Trois grandes hypothèses. Les transports de longue distance, au-delà de cent cinquante kilomètres à l’aller. Les transports en série, c’est-à-dire au moins quatre transports de plus de cinquante kilomètres à l’aller sur une période de deux mois, au titre d’un même traitement. Et les transports par avion ou par bateau de ligne. La demande, appuyée sur les éléments portés par le médecin, est adressée au service médical de la caisse. L’absence de réponse dans un délai de quinze jours vaut accord.

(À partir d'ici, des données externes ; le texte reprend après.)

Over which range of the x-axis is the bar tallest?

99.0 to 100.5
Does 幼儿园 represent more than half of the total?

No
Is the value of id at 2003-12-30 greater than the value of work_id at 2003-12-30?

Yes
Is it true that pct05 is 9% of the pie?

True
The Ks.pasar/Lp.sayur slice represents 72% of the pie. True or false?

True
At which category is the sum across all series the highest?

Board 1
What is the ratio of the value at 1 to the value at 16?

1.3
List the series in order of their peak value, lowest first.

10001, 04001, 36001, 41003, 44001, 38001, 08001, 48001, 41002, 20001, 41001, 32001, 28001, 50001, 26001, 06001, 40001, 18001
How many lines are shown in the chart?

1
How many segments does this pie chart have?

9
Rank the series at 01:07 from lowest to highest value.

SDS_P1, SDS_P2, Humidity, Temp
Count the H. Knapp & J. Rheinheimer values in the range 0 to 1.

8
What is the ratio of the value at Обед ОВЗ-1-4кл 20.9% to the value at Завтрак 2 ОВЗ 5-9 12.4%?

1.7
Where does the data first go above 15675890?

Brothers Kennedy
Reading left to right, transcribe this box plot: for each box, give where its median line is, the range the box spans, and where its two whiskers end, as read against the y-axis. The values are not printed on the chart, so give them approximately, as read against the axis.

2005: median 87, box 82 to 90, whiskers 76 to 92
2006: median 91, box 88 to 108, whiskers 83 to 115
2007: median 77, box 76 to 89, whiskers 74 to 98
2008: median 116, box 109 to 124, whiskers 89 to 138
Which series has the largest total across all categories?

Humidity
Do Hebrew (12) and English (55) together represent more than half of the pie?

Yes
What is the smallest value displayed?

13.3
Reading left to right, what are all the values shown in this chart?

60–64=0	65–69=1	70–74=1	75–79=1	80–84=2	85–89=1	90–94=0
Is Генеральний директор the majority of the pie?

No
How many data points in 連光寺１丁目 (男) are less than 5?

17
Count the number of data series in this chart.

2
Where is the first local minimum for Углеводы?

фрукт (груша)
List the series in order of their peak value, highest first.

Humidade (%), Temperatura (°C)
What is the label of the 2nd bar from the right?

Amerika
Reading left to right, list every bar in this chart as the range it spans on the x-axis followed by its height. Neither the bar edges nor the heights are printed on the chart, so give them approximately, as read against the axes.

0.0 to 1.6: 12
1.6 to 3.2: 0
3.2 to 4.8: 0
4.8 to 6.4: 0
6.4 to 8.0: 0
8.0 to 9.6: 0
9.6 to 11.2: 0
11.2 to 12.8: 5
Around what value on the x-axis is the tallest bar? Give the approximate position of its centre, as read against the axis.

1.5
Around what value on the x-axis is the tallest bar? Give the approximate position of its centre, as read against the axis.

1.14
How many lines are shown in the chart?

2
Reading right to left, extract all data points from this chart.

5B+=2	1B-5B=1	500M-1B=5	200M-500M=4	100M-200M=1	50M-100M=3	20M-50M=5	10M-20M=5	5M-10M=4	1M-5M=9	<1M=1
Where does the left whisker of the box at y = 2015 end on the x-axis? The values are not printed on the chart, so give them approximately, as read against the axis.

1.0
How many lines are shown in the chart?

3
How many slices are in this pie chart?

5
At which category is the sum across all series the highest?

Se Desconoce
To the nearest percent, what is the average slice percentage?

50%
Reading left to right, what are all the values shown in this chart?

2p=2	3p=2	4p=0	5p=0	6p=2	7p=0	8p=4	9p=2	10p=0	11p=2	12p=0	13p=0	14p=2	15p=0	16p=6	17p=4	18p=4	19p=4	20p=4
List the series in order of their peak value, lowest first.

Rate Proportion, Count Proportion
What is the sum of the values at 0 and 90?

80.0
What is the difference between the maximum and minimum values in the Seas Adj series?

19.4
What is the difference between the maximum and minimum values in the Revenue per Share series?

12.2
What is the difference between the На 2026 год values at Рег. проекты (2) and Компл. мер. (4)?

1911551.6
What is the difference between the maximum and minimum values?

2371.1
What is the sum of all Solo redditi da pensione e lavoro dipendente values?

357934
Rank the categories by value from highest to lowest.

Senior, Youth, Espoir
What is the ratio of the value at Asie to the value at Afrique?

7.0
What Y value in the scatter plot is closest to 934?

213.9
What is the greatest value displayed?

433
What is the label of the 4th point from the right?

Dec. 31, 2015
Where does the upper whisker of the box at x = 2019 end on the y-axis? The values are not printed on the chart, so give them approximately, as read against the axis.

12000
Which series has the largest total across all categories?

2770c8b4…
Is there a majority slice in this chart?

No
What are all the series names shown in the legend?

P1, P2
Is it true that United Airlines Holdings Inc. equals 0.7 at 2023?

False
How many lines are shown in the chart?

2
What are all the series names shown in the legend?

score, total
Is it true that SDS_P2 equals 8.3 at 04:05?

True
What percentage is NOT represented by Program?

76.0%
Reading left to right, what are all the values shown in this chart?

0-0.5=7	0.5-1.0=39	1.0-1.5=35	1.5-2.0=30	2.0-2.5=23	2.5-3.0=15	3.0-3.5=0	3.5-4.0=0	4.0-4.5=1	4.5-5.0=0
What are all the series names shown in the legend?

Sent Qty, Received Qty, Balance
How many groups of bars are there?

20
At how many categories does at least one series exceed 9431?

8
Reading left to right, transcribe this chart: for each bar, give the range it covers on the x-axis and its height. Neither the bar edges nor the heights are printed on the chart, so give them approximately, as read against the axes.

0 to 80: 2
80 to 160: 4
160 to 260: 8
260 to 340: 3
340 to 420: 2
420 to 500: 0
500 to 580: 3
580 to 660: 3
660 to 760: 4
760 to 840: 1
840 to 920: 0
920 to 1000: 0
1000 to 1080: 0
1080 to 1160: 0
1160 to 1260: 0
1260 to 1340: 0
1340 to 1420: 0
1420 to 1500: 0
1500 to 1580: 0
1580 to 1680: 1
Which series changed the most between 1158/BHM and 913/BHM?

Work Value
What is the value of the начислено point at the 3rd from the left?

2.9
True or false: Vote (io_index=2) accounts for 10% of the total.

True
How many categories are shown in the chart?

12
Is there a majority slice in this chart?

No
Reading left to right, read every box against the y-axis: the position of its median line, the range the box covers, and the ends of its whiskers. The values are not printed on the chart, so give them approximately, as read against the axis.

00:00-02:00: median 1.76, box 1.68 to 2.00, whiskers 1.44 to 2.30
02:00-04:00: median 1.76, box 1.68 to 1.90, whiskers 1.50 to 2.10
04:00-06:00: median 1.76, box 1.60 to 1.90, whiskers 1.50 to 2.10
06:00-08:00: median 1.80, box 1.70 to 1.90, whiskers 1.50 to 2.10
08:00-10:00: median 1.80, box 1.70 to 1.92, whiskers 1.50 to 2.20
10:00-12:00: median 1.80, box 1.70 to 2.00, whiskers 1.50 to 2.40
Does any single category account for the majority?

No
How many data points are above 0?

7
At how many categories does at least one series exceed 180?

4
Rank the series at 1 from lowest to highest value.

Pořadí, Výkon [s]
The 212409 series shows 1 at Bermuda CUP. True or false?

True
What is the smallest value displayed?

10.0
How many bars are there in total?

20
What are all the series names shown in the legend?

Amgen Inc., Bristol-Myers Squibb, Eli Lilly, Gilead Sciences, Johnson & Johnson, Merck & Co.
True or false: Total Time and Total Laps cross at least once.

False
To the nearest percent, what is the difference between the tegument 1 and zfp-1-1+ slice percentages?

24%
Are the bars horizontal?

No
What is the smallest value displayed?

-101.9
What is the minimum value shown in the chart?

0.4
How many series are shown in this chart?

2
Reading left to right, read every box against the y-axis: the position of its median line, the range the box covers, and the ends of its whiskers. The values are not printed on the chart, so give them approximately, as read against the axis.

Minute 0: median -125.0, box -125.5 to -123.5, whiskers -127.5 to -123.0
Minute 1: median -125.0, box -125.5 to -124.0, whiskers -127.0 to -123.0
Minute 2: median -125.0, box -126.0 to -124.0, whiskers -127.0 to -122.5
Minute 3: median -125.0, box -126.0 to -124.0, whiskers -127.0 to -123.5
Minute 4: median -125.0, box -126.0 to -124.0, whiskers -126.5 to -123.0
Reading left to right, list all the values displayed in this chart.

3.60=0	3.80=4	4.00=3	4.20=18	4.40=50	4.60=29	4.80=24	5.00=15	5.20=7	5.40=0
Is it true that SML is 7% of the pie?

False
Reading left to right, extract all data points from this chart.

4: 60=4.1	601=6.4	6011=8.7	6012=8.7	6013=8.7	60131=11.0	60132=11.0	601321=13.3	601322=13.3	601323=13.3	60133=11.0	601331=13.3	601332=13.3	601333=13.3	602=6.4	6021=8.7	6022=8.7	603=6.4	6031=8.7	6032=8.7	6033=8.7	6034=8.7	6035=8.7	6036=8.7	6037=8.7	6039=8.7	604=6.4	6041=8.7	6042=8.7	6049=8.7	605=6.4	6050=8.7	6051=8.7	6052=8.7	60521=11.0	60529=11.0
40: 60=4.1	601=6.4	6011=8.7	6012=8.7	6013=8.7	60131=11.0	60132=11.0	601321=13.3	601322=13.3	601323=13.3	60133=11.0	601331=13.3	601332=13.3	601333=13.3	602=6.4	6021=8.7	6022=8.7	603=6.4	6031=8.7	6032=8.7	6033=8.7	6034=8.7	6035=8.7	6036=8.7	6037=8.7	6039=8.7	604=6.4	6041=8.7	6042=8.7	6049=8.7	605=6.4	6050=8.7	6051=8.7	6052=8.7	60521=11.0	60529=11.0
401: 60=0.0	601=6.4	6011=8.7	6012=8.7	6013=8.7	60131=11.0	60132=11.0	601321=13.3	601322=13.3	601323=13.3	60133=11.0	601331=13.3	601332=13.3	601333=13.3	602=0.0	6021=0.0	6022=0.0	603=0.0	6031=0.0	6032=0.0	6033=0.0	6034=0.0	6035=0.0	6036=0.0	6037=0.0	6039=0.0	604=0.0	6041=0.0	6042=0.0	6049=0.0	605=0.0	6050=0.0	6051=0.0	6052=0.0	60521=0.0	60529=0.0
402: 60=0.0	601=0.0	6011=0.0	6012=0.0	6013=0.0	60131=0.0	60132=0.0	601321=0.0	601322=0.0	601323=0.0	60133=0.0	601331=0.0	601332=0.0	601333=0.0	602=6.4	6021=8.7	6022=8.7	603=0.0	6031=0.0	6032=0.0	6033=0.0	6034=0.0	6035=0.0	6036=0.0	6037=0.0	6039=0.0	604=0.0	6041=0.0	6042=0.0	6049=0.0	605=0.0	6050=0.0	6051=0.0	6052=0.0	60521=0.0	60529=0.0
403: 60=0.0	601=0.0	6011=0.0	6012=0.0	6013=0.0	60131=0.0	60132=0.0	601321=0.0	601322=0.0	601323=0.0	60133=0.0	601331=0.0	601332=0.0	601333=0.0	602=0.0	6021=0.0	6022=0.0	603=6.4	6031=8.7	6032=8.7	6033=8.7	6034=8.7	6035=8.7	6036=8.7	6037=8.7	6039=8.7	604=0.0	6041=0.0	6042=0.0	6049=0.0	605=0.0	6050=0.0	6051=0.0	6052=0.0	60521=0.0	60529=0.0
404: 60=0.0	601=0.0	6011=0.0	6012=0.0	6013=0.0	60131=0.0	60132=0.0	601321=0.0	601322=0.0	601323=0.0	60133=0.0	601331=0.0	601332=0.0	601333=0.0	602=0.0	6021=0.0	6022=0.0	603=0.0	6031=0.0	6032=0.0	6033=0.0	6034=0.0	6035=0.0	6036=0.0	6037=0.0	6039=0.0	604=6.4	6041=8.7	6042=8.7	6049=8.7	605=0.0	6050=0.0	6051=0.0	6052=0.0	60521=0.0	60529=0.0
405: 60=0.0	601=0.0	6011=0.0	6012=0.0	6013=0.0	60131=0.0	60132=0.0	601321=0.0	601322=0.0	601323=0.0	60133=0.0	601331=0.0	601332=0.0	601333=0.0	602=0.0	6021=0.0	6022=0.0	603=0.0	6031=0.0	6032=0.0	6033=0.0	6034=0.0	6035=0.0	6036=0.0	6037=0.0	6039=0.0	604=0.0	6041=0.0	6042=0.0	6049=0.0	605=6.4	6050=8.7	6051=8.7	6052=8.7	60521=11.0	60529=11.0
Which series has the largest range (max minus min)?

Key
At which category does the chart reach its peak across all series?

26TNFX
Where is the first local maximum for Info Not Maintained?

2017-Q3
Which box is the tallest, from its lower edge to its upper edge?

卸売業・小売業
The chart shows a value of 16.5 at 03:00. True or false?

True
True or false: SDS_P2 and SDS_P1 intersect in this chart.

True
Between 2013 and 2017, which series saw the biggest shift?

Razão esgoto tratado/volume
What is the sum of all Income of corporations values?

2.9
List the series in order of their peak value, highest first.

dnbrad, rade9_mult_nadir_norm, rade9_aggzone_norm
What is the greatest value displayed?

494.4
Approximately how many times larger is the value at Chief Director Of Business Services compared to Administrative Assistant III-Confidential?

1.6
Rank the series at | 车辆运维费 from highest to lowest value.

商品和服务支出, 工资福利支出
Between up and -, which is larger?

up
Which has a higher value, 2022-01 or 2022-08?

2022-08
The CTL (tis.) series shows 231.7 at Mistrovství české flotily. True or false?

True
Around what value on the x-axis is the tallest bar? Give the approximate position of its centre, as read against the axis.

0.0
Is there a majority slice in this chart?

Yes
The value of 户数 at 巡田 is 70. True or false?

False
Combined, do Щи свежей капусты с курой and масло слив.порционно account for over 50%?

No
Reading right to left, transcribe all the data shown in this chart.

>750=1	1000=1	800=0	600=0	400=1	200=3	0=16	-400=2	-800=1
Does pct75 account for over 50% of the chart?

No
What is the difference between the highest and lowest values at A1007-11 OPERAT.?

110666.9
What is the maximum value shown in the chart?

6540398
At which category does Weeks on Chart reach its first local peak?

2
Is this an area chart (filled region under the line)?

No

La franchise médicale applicable aux transports sanitaires est de 4 € par trajet, dans la limite de 8 € par jour pour un même bénéficiaire, et le plafond annuel est de 50 € toutes franchises confondues, transports, médicaments et actes paramédicaux additionnés. Ces montants sont fixés par l’Assurance Maladie et susceptibles d’évoluer : vérifiez la valeur en vigueur sur ameli.fr. La franchise n’est pas réclamée par le chauffeur : elle est retenue par la caisse sur vos remboursements ultérieurs.
Plusieurs catégories échappent à cette retenue : les personnes mineures, les bénéficiaires de la complémentaire santé solidaire et les femmes enceintes à partir du sixième mois de grossesse. D’autres situations particulières peuvent ouvrir droit à une exonération selon votre régime. Comme les montants eux-mêmes, la liste des exonérations peut évoluer : le plus sûr est de la vérifier sur ameli.fr ou auprès de votre caisse avant d’engager une longue série de déplacements.
Non. Le tiers payant est une dispense d’avance de frais : le transporteur conventionné facture directement à la caisse la part prise en charge, ce qui vous évite de débourser puis d’attendre. Il ne change rien à l’existence d’un ticket modérateur lorsque vous n’en êtes pas exonéré, ni à la franchise médicale retenue ultérieurement. Deux mécanismes distincts, donc : l’un porte sur le moment où l’argent circule, l’autre sur le montant final qui vous incombe.